There was also a much blurred photograph of the fine old farm-house, from which it was difficult to deduce much except that it had a gambrel roof.

"But it does sound quite wonderful," Felicia said to the attorney. "We thought we wouldn't go to see it because of its costing so much to travel there and back again. But don't you think it ought to be nice? Peach and apple orchards,—and only fifteen dollars a month!"

"I dare say it is wonderful," said Mr. Dodge, smiling. At any rate, Asquam itself is a very pretty little bayside place—I've been there. Fearfully hard to get your luggage, but charming once you're there. Don't forget me! I'll always be here. And you'd better have a little more cash for your traveling expenses."

"I hope it really came out of our money," Ken said, when he saw the cash.

Nothing but a skeleton of a house, now. No landmarks at all were left for Kirk, and he tumbled over boxes and crates, and lost himself in the bare, rugless halls. The beds that were to be taken to Asquam were still set up,—they would be crated next day,—but there was really nothing else left in the rooms. Three excited people, two of them very tired, ate supper on the corner of the kitchen table—which was not going to the farm-house. That house flowered hopefully in its new tenants' minds. Felicia saw it, tucked between its orchards, gray roof above gnarled limbs, its wide stone doorstep inviting one to sit down and look at the view of the bay. And there would be no need of spending anything there except that fifteen dollars a month—"and something for food," Felicia thought, "which oughtn't to be much, there in the country with hens and things."

It amused Kirk highly—going to bed in an empty room. He put his clothes on the floor, because he could find no other place for them. Felicia remonstrated and suggested the end of the bed.

"Everything else you own is packed, you know," said she. "You'd better preserve those things carefully."

"Sing to me," he said, when he was finally tucked in. "It's the last night—and—everything's so ugly. I want to pretend it's just the same. Sing 'Do-do, petit frère,' Phil."

Felicia sat on the edge of the bed and sang the little old French lullaby. She had sung it to him often when she was quite a small girl, and he a very little boy. She remembered just how he used to look—a cuddly, sleepy three-year-old, with a tumble of dark hair and the same grave, unlit eyes. He was often a little frightened, in those days, and needed to hold a warm substantial hand to link him with the mysterious world he could not see.

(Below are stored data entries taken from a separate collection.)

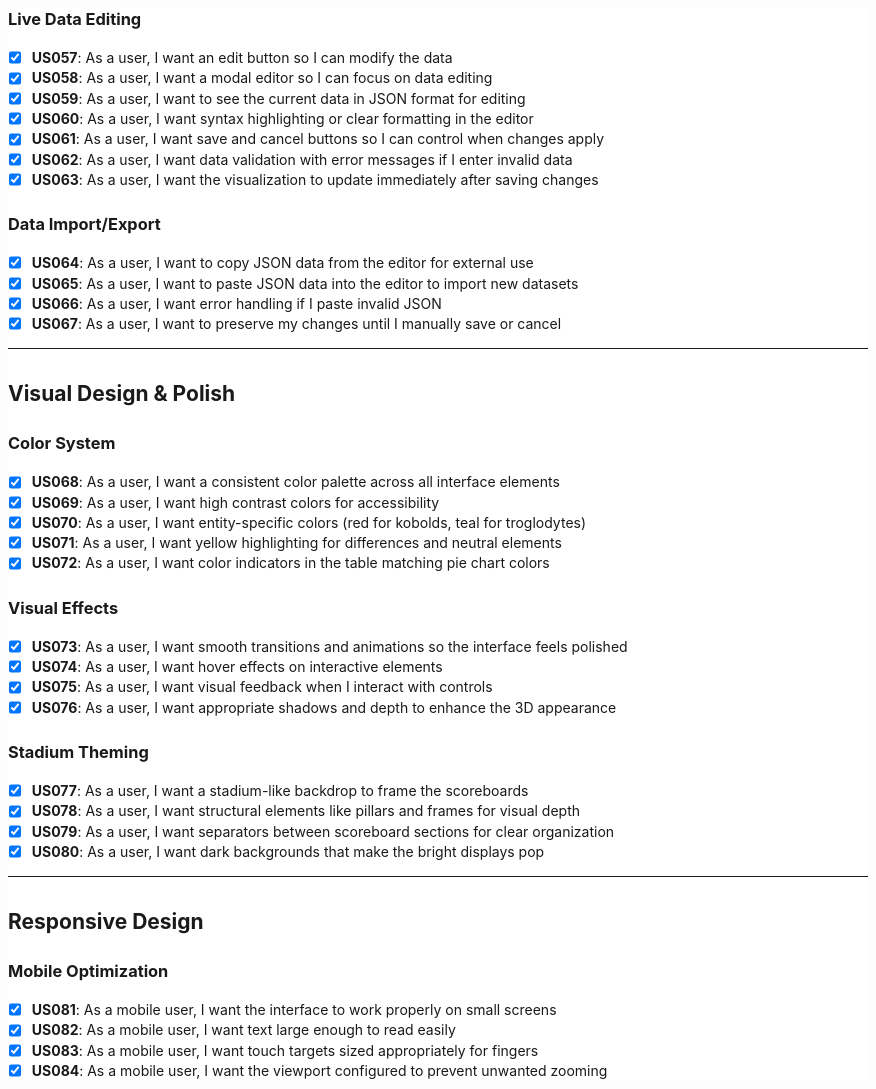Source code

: ### Live Data Editing
- [x] **US057**: As a user, I want an edit button so I can modify the data
- [x] **US058**: As a user, I want a modal editor so I can focus on data editing
- [x] **US059**: As a user, I want to see the current data in JSON format for editing
- [x] **US060**: As a user, I want syntax highlighting or clear formatting in the editor
- [x] **US061**: As a user, I want save and cancel buttons so I can control when changes apply
- [x] **US062**: As a user, I want data validation with error messages if I enter invalid data
- [x] **US063**: As a user, I want the visualization to update immediately after saving changes

### Data Import/Export
- [x] **US064**: As a user, I want to copy JSON data from the editor for external use
- [x] **US065**: As a user, I want to paste JSON data into the editor to import new datasets
- [x] **US066**: As a user, I want error handling if I paste invalid JSON
- [x] **US067**: As a user, I want to preserve my changes until I manually save or cancel

---

## Visual Design & Polish

### Color System
- [x] **US068**: As a user, I want a consistent color palette across all interface elements
- [x] **US069**: As a user, I want high contrast colors for accessibility
- [x] **US070**: As a user, I want entity-specific colors (red for kobolds, teal for troglodytes)
- [x] **US071**: As a user, I want yellow highlighting for differences and neutral elements
- [x] **US072**: As a user, I want color indicators in the table matching pie chart colors

### Visual Effects
- [x] **US073**: As a user, I want smooth transitions and animations so the interface feels polished
- [x] **US074**: As a user, I want hover effects on interactive elements
- [x] **US075**: As a user, I want visual feedback when I interact with controls
- [x] **US076**: As a user, I want appropriate shadows and depth to enhance the 3D appearance

### Stadium Theming
- [x] **US077**: As a user, I want a stadium-like backdrop to frame the scoreboards
- [x] **US078**: As a user, I want structural elements like pillars and frames for visual depth
- [x] **US079**: As a user, I want separators between scoreboard sections for clear organization
- [x] **US080**: As a user, I want dark backgrounds that make the bright displays pop

---

## Responsive Design

### Mobile Optimization
- [x] **US081**: As a mobile user, I want the interface to work properly on small screens
- [x] **US082**: As a mobile user, I want text large enough to read easily
- [x] **US083**: As a mobile user, I want touch targets sized appropriately for fingers
- [x] **US084**: As a mobile user, I want the viewport configured to prevent unwanted zooming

"Do-do, p'tit frère, do-do."

His hand groped down the blanket, now, for hers, and she took it and sang on a bit unsteadily in the echoing bareness of the dismantled room.

A long time afterward, when Kenelm was standing beside his window looking out into the starless dark, Felicia's special knock sounded hollowly at his door.

She came over to him, and stood for a while silently. Then she turned and said suddenly in a shy, low voice:

"Oh, Ken, I don't know how you feel about it, but—but, I think, whatever awful is going to happen, we must try to keep things beautiful for Kirk."

"I guess we must," Ken said, staring out. "I'd trust you to do it, old Phil. Cut along now to bed," he added gruffly; "we'll have to be up like larks to-morrow."